Cool idea. Someone should build it. First priority is getting it to work for the admin, because that's the minimum required to allow sites to comply with regulations. Offering it on the front end has potential to introduce more complications (ensuring privacy of exports, etc) so should probably be tackled as a separate project.

#15 in reply to: ↑ 12 @boonebgorges
6 years ago

Replying to r-a-y:

Can we only load this code when the WP data exporter functionality runs, which is on the admin AJAX action?

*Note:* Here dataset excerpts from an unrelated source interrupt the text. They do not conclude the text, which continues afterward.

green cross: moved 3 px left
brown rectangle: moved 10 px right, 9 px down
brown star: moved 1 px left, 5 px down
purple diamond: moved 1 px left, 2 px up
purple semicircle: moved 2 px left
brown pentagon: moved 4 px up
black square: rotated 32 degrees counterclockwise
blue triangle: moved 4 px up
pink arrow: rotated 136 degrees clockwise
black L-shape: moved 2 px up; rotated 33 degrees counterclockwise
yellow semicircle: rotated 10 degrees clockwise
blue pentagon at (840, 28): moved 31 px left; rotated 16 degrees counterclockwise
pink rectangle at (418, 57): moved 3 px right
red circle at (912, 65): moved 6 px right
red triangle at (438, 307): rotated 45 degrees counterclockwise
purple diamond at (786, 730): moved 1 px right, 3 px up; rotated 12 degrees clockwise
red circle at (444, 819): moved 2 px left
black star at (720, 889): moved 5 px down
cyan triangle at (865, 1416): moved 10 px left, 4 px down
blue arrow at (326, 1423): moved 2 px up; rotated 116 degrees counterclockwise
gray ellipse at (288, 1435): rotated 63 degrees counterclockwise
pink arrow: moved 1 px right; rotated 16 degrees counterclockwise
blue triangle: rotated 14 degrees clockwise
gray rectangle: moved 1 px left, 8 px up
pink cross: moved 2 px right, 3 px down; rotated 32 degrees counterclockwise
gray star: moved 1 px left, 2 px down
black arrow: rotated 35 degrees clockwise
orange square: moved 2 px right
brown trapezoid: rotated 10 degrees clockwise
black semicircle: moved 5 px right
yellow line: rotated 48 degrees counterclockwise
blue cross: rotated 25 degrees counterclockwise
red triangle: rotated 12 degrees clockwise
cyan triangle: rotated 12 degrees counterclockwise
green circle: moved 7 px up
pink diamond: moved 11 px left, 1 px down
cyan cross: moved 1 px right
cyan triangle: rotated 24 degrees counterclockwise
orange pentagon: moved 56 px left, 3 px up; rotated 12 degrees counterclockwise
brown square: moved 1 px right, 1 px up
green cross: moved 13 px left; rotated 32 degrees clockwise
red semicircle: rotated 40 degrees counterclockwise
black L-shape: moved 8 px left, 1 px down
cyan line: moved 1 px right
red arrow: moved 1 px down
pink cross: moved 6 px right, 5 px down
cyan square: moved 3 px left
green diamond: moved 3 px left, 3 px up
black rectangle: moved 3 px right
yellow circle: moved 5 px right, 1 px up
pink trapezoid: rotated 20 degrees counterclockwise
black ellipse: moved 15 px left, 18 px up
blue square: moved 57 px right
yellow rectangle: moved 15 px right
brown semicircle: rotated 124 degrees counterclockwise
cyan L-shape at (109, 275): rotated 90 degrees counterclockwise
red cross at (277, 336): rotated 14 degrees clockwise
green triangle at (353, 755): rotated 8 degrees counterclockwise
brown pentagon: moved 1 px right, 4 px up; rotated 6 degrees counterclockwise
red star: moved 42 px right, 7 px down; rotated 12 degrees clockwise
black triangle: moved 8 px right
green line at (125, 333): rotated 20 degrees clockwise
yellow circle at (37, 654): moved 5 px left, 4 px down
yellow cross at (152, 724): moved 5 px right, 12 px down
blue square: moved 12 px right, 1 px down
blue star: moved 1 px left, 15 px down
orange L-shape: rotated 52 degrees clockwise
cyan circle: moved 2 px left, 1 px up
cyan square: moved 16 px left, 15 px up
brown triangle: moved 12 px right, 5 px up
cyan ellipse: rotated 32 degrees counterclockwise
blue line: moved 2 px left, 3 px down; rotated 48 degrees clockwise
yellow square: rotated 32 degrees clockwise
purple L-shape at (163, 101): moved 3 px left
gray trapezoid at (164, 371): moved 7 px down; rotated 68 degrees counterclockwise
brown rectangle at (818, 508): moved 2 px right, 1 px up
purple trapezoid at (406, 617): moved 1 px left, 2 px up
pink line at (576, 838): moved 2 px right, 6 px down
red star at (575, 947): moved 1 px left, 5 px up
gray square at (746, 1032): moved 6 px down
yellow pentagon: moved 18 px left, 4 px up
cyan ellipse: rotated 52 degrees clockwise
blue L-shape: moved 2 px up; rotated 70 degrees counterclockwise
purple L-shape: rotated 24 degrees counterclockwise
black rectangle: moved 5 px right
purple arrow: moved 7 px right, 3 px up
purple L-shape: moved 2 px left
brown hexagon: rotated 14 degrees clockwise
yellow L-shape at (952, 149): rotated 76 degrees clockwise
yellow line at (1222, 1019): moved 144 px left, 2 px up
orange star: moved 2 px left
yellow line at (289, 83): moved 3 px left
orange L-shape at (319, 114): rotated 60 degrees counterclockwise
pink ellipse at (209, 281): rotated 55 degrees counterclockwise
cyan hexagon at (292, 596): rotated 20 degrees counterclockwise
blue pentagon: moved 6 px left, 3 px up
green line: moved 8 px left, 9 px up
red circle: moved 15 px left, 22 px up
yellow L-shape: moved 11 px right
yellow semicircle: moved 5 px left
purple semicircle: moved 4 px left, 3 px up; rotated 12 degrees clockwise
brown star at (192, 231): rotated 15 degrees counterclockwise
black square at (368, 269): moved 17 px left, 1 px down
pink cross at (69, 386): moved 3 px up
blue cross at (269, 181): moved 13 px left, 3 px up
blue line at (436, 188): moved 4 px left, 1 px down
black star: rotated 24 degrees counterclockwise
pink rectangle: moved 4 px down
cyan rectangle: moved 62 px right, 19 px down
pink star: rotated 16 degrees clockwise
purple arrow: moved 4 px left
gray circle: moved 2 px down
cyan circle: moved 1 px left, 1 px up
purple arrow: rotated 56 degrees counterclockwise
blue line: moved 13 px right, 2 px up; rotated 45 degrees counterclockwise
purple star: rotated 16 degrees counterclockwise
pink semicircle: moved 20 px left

Thinking about it more, I don't think we should do this. There are non-AJAX places where WordPress calls the wp_privacy_personal_data_exporters hook, so the part I've currently got in bp-*-filters.php can't be loaded in the way you suggest. As for the exporter callbacks themselves, loading them only on a specific AJAX action means we lose the flexibility of building a front-end self-service request tool, at least without having additional logic for loading the necessary callbacks. I don't have a problem with optimizing, but let's avoid getting overly clever until we figure out the more general shape of things: what the callbacks should look like, how data should be chunked and represented, how it'll be fetched through the interface and by whom, etc.

#16 @r-a-y
6 years ago

Cool idea. Someone should build it.

See #7826.

Can we only load this code when the WP data exporter functionality runs, which is on the admin AJAX action?


Thinking about it more, I don't think we should do this.

Yeah, at the time I didn't study the new code that was written for WordPress. If we wanted to lazyload, you'd also need to run the code on the "Tools > Export Personal Data" admin page and on the BP frontend page. So forget I said anything!

#17 @DJPaul
6 years ago

  • Milestone changed from 3.1 to 4.0

Milestone renamed

#18 @boonebgorges
6 years ago

A pre-release set of data exporters is available via plugin at

This ticket was mentioned in Slack in #buddypress by boone. View the logs.

6 years ago

This ticket was mentioned in Slack in #buddypress by netweb. View the logs.

6 years ago

#21 @boonebgorges
5 years ago

  • Resolution set to fixed
  • Status changed from new to closed

Marking resolved, in favor of separate tickets. Thanks for your feedback and help, all.

This ticket was mentioned in Slack in #buddypress by espellcaste. View the logs.